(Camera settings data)
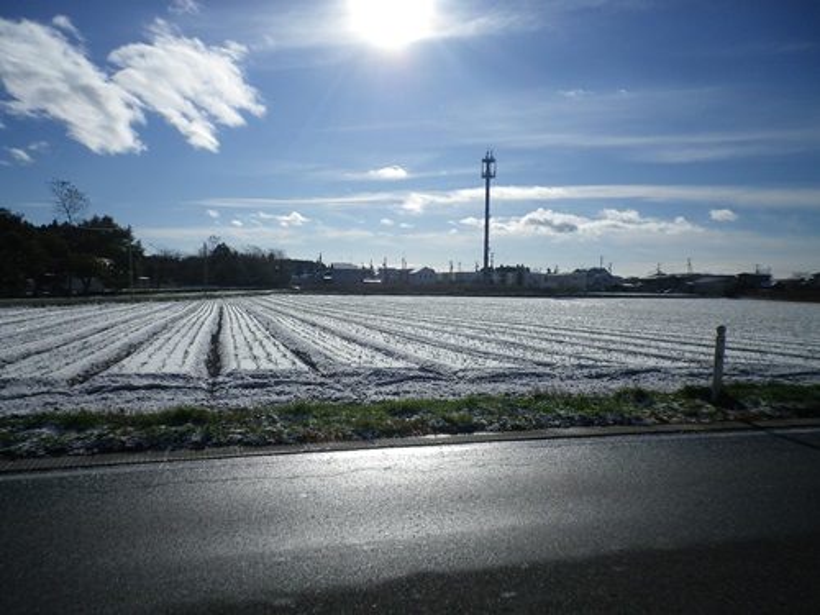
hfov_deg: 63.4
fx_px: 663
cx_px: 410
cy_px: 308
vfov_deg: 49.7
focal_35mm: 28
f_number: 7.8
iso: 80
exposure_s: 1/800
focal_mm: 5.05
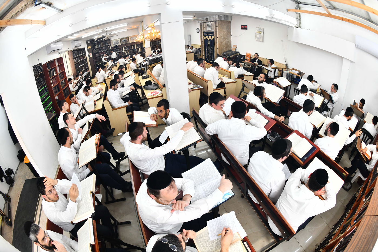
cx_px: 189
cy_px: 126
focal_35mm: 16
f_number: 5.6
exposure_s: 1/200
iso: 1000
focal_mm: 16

...

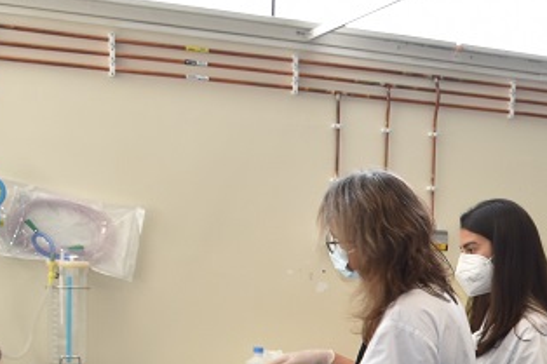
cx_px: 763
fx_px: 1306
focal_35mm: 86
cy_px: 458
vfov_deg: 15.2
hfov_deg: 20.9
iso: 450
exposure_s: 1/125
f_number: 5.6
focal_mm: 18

**Assignment:**
Would you copy out, exactly and with no pictures, only the lines above from the one that contains "hfov_deg: 63.4" through the one that contains "focal_mm: 16"?

**Response to the task:**
hfov_deg: 63.4
fx_px: 663
cx_px: 410
cy_px: 308
vfov_deg: 49.7
focal_35mm: 28
f_number: 7.8
iso: 80
exposure_s: 1/800
focal_mm: 5.05
cx_px: 189
cy_px: 126
focal_35mm: 16
f_number: 5.6
exposure_s: 1/200
iso: 1000
focal_mm: 16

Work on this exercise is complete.